What is needed: Give the data again in full, without pictures.

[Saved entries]
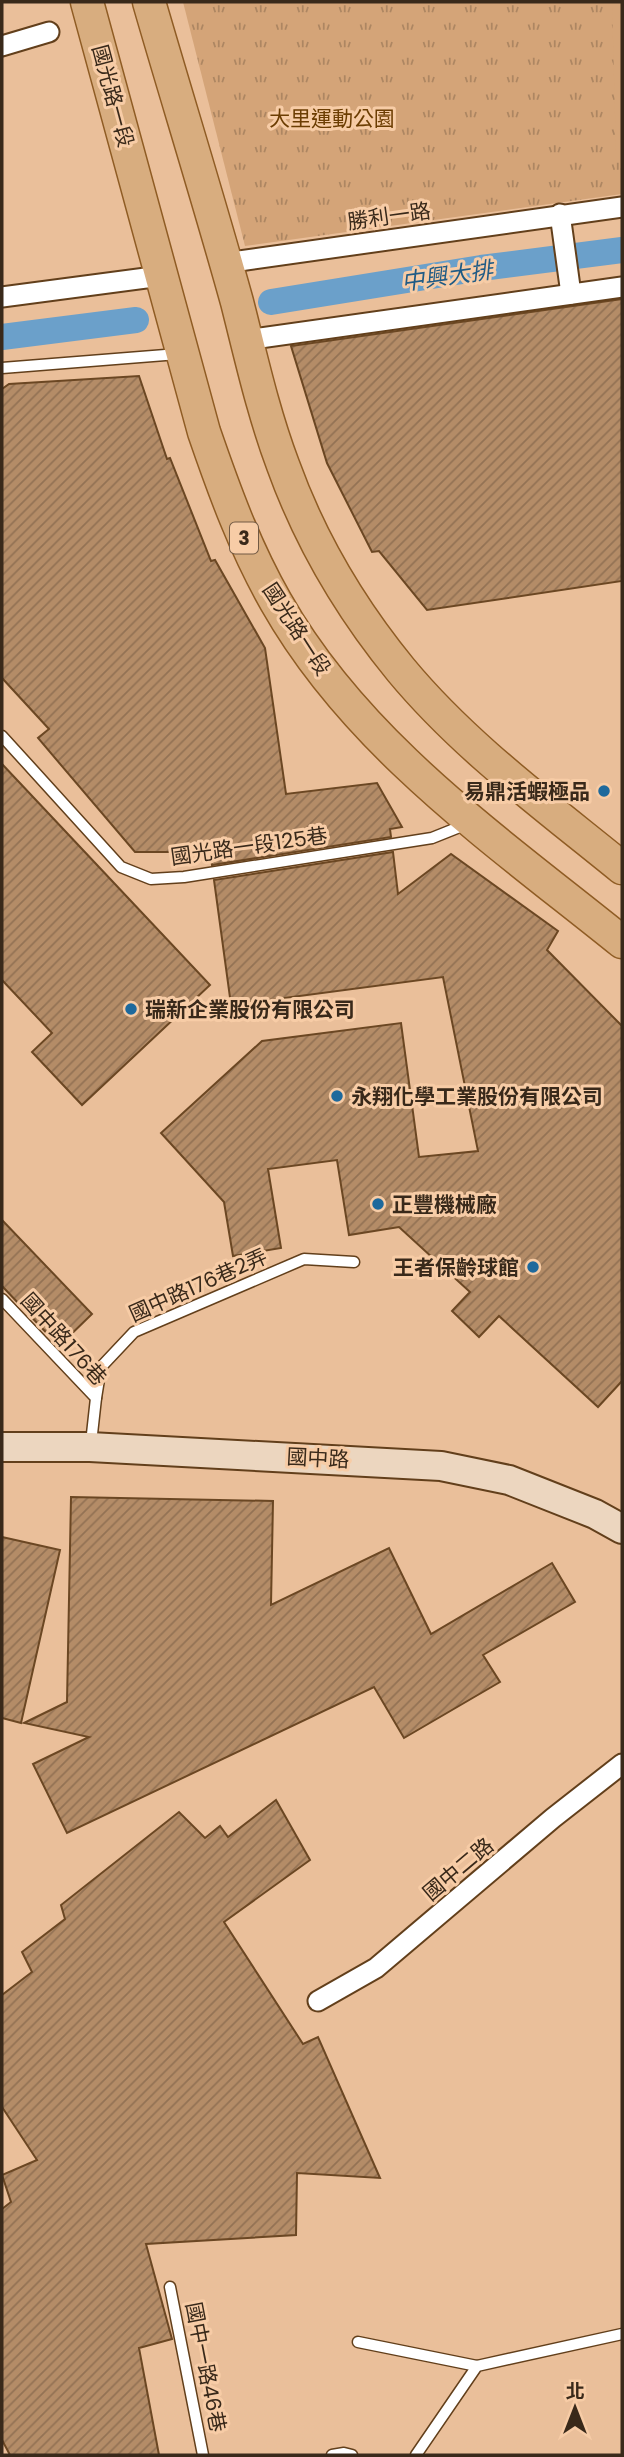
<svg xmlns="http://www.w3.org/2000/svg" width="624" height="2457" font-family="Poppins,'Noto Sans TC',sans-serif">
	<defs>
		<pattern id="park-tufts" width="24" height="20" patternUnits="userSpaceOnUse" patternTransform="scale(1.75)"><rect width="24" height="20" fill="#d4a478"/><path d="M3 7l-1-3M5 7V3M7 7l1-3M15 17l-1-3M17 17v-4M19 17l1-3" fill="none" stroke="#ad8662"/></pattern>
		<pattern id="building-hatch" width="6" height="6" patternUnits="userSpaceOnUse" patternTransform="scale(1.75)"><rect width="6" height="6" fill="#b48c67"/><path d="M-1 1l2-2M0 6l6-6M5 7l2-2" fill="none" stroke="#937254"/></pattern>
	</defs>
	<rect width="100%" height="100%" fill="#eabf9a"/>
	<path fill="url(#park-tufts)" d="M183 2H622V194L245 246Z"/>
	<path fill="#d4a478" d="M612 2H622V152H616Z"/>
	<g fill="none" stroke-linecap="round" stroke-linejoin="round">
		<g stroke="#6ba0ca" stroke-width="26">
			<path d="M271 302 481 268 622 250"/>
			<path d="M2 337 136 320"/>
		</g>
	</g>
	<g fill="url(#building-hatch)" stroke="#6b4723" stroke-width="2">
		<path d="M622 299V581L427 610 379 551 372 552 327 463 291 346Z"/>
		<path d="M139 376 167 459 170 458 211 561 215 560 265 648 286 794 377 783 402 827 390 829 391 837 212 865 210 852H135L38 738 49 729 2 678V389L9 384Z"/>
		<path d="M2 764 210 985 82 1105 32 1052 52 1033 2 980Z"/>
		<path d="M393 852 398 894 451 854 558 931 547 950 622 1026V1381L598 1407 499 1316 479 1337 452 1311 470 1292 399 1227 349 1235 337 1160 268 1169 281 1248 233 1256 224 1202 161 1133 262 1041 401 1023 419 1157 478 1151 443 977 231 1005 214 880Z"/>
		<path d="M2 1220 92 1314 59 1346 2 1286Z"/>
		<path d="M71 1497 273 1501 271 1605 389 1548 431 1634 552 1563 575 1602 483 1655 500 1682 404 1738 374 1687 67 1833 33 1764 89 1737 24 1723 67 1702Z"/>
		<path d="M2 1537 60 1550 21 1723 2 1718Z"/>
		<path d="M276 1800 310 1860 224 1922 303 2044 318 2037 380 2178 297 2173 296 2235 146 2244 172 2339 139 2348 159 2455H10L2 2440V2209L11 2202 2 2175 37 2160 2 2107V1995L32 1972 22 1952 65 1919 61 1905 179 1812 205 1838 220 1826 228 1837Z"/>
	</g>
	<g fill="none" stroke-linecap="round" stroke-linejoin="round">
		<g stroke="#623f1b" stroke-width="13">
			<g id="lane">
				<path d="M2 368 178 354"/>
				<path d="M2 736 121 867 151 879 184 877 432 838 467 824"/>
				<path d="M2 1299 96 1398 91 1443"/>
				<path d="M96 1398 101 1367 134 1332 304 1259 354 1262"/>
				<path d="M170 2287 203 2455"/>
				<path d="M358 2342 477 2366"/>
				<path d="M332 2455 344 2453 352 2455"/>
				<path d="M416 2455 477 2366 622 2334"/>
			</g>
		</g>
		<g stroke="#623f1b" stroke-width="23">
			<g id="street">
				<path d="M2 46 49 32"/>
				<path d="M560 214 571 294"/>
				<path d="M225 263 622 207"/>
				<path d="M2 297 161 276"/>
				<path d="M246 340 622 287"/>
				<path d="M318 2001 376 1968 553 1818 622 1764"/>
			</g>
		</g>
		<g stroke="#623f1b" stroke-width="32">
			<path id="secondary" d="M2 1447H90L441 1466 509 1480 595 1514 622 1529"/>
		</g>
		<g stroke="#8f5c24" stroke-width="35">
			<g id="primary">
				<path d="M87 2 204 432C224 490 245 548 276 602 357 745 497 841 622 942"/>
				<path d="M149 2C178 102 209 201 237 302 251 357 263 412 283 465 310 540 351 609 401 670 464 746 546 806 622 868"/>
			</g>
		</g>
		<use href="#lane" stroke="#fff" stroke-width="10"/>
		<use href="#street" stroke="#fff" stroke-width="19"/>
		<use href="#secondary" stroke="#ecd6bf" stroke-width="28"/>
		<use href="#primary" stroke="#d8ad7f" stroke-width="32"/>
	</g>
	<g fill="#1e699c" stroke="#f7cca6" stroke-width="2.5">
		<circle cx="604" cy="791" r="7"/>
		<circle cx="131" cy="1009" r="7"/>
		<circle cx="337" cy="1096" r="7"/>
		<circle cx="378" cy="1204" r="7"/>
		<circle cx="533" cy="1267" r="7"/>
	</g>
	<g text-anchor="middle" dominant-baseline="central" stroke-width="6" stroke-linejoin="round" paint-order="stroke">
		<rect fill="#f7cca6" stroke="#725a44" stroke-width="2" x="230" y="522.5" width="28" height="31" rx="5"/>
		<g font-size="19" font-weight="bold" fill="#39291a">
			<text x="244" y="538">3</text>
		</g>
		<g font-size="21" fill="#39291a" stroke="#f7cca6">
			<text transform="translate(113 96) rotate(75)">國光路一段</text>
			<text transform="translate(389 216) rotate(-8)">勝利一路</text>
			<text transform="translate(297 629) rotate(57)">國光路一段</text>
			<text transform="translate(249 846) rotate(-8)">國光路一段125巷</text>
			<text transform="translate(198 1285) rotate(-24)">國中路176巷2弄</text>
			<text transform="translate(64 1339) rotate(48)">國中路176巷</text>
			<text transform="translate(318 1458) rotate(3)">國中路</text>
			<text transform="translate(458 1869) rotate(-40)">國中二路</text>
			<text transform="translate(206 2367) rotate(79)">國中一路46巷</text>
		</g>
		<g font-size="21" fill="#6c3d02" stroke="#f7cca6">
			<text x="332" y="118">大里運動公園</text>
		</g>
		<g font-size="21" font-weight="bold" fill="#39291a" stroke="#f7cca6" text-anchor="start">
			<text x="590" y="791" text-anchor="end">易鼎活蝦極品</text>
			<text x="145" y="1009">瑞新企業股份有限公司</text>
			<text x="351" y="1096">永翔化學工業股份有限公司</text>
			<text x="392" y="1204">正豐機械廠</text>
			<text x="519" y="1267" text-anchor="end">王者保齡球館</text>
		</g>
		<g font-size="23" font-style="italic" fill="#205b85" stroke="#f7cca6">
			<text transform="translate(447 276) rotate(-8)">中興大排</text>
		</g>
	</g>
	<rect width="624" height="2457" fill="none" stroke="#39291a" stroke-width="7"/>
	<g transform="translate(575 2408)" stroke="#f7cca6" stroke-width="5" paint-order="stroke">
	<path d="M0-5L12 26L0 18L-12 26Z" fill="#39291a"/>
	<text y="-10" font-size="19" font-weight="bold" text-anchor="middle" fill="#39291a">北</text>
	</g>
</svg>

Exercise output:
<svg xmlns="http://www.w3.org/2000/svg" width="624" height="2457" font-family="Poppins,'Noto Sans TC',sans-serif">
	<defs>
		<pattern id="park-tufts" width="24" height="20" patternUnits="userSpaceOnUse" patternTransform="scale(1.75)"><rect width="24" height="20" fill="#d4a478"/><path d="M3 7l-1-3M5 7V3M7 7l1-3M15 17l-1-3M17 17v-4M19 17l1-3" fill="none" stroke="#ad8662"/></pattern>
		<pattern id="building-hatch" width="6" height="6" patternUnits="userSpaceOnUse" patternTransform="scale(1.75)"><rect width="6" height="6" fill="#b48c67"/><path d="M-1 1l2-2M0 6l6-6M5 7l2-2" fill="none" stroke="#937254"/></pattern>
	</defs>
	<rect width="100%" height="100%" fill="#eabf9a"/>
	<path fill="url(#park-tufts)" d="M183 2H622V194L245 246Z"/>
	<path fill="#d4a478" d="M612 2H622V152H616Z"/>
	<g fill="none" stroke-linecap="round" stroke-linejoin="round">
		<g stroke="#6ba0ca" stroke-width="26">
			<path d="M271 302 481 268 622 250"/>
			<path d="M2 337 136 320"/>
		</g>
	</g>
	<g fill="url(#building-hatch)" stroke="#6b4723" stroke-width="2">
		<path d="M622 299V581L427 610 379 551 372 552 327 463 291 346Z"/>
		<path d="M139 376 167 459 170 458 211 561 215 560 265 648 286 794 377 783 402 827 390 829 391 837 212 865 210 852H135L38 738 49 729 2 678V389L9 384Z"/>
		<path d="M2 764 210 985 82 1105 32 1052 52 1033 2 980Z"/>
		<path d="M393 852 398 894 451 854 558 931 547 950 622 1026V1381L598 1407 499 1316 479 1337 452 1311 470 1292 399 1227 349 1235 337 1160 268 1169 281 1248 233 1256 224 1202 161 1133 262 1041 401 1023 419 1157 478 1151 443 977 231 1005 214 880Z"/>
		<path d="M2 1220 92 1314 59 1346 2 1286Z"/>
		<path d="M71 1497 273 1501 271 1605 389 1548 431 1634 552 1563 575 1602 483 1655 500 1682 404 1738 374 1687 67 1833 33 1764 89 1737 24 1723 67 1702Z"/>
		<path d="M2 1537 60 1550 21 1723 2 1718Z"/>
		<path d="M276 1800 310 1860 224 1922 303 2044 318 2037 380 2178 297 2173 296 2235 146 2244 172 2339 139 2348 159 2455H10L2 2440V2209L11 2202 2 2175 37 2160 2 2107V1995L32 1972 22 1952 65 1919 61 1905 179 1812 205 1838 220 1826 228 1837Z"/>
	</g>
	<g fill="none" stroke-linecap="round" stroke-linejoin="round">
		<g stroke="#623f1b" stroke-width="13">
			<g id="lane">
				<path d="M2 368 178 354"/>
				<path d="M2 736 121 867 151 879 184 877 432 838 467 824"/>
				<path d="M2 1299 96 1398 91 1443"/>
				<path d="M96 1398 101 1367 134 1332 304 1259 354 1262"/>
				<path d="M170 2287 203 2455"/>
				<path d="M358 2342 477 2366"/>
				<path d="M332 2455 344 2453 352 2455"/>
				<path d="M416 2455 477 2366 622 2334"/>
			</g>
		</g>
		<g stroke="#623f1b" stroke-width="23">
			<g id="street">
				<path d="M2 46 49 32"/>
				<path d="M560 214 571 294"/>
				<path d="M225 263 622 207"/>
				<path d="M2 297 161 276"/>
				<path d="M246 340 622 287"/>
				<path d="M318 2001 376 1968 553 1818 622 1764"/>
			</g>
		</g>
		<g stroke="#623f1b" stroke-width="32">
			<path id="secondary" d="M2 1447H90L441 1466 509 1480 595 1514 622 1529"/>
		</g>
		<g stroke="#8f5c24" stroke-width="35">
			<g id="primary">
				<path d="M87 2 204 432C224 490 245 548 276 602 357 745 497 841 622 942"/>
				<path d="M149 2C178 102 209 201 237 302 251 357 263 412 283 465 310 540 351 609 401 670 464 746 546 806 622 868"/>
			</g>
		</g>
		<use href="#lane" stroke="#fff" stroke-width="10"/>
		<use href="#street" stroke="#fff" stroke-width="19"/>
		<use href="#secondary" stroke="#ecd6bf" stroke-width="28"/>
		<use href="#primary" stroke="#d8ad7f" stroke-width="32"/>
	</g>
	<g fill="#1e699c" stroke="#f7cca6" stroke-width="2.5">
		<circle cx="604" cy="791" r="7"/>
		<circle cx="131" cy="1009" r="7"/>
		<circle cx="337" cy="1096" r="7"/>
		<circle cx="378" cy="1204" r="7"/>
		<circle cx="533" cy="1267" r="7"/>
	</g>
	<g text-anchor="middle" dominant-baseline="central" stroke-width="6" stroke-linejoin="round" paint-order="stroke">
		<rect fill="#f7cca6" stroke="#725a44" stroke-width="2" x="230" y="522.5" width="28" height="31" rx="5"/>
		<g font-size="19" font-weight="bold" fill="#39291a">
			<text x="244" y="538">3</text>
		</g>
		<g font-size="21" fill="#39291a" stroke="#f7cca6">
			<text transform="translate(113 96) rotate(75)">國光路一段</text>
			<text transform="translate(389 216) rotate(-8)">勝利一路</text>
			<text transform="translate(297 629) rotate(57)">國光路一段</text>
			<text transform="translate(249 846) rotate(-8)">國光路一段125巷</text>
			<text transform="translate(198 1285) rotate(-24)">國中路176巷2弄</text>
			<text transform="translate(64 1339) rotate(48)">國中路176巷</text>
			<text transform="translate(318 1458) rotate(3)">國中路</text>
			<text transform="translate(458 1869) rotate(-40)">國中二路</text>
			<text transform="translate(206 2367) rotate(79)">國中一路46巷</text>
		</g>
		<g font-size="21" fill="#6c3d02" stroke="#f7cca6">
			<text x="332" y="118">大里運動公園</text>
		</g>
		<g font-size="21" font-weight="bold" fill="#39291a" stroke="#f7cca6" text-anchor="start">
			<text x="590" y="791" text-anchor="end">易鼎活蝦極品</text>
			<text x="145" y="1009">瑞新企業股份有限公司</text>
			<text x="351" y="1096">永翔化學工業股份有限公司</text>
			<text x="392" y="1204">正豐機械廠</text>
			<text x="519" y="1267" text-anchor="end">王者保齡球館</text>
		</g>
		<g font-size="23" font-style="italic" fill="#205b85" stroke="#f7cca6">
			<text transform="translate(447 276) rotate(-8)">中興大排</text>
		</g>
	</g>
	<rect width="624" height="2457" fill="none" stroke="#39291a" stroke-width="7"/>
	<g transform="translate(575 2408)" stroke="#f7cca6" stroke-width="5" paint-order="stroke">
	<path d="M0-5L12 26L0 18L-12 26Z" fill="#39291a"/>
	<text y="-10" font-size="19" font-weight="bold" text-anchor="middle" fill="#39291a">北</text>
	</g>
</svg>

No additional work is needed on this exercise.